Little girl up in the corner!  

rm_MamCsDawne 46F
290 posts
12/14/2005 5:10 am

Last Read:
3/5/2006 9:27 pm

Little girl up in the corner!

Not so sure of my age then.. but I remember my body wasnt yet
what it is now.. not developed i mean.. this story is sad..
but oh so true to me..
I was gettin ready to take a bath, so I undressed and threw
my clothes in the floor, like i had done a millon times before.
Then I turned on the water to just the right temperature.
Wasnt long till I had a nice full tub of water..
I climbed in over the edge of that big ole claw foot tub..
and the water was devine. I sunk in it up to my chest and laid
back against the sloping back of it. Wasnt long till i realized
I had forgot to get my washcloth. So like most young girls,
I started hollering "MOMMMM"... "MOOOOMMMMMM"
but mom never answered. Soon the bathroom door come open
and there was my stepfather asking me what i wanted. So,
I told him I had forgotten my wash cloth. He walked over to
the closet and got out one and then walked over beside the
tub. However it was kinda strange what happened next. I
definately wasnt expecting anything of the sort.
He leaned over and put the washcloth into the water and slid
it down my back. Oh! I thought as he was washing my back. He
rinsed it and then gave me the washcloth.
He didnt stand back up which i thought was weird.. he continued
to rub my back.. gettin lower and lower.. till his huge hands
slid under my lil ass. From this point on I was that lil girl
that floated above..I didnt feel nothing nor did i see anything
that i didnt wanna see.
When i seen his shadowy figure leave the bathroom I quickly
got out of the tub and forgot to dry off and put on my clothes..
I know I had just taken a bath.. but i felt as dirty as ever.

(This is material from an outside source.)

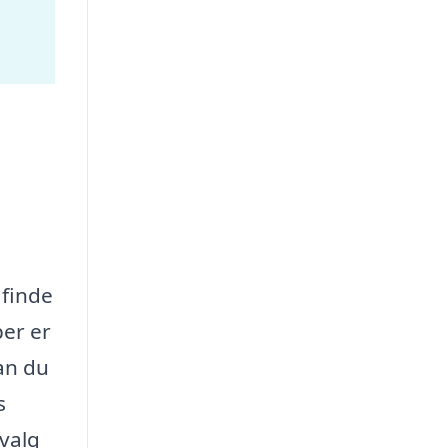
 finde
per er
kan du
s
 valg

What did that man do to me? Why over 25 yrs later do i still
feel the impact of what he did so long ago. And why can I not
remember the details of things like this. Or even simple
lil details like what i ate for lunch. I guess there are keys
that will eventually unlock those memories. But when that
happens will i really want them unlocked???


MamChelle 48F  
1443 posts
12/14/2005 1:14 pm

Oh sister. *hugs* No. Some things are better left in the past and why not try to just move on...things are sometimes better off left forgotten. I wish many times over that i had the ability to forget., that being said, I choose to cling to the good and happier times I do remember so that the others don't hurt qiute so much. As survivors of sexual abuse we all bear different scars, even you and I. I have always wished that i could have better protected you..I'd have given him my very soul had that been enough to make it stop with me. I want you to cling to the present and to your family, the boys and not try to find what should stay burried with him.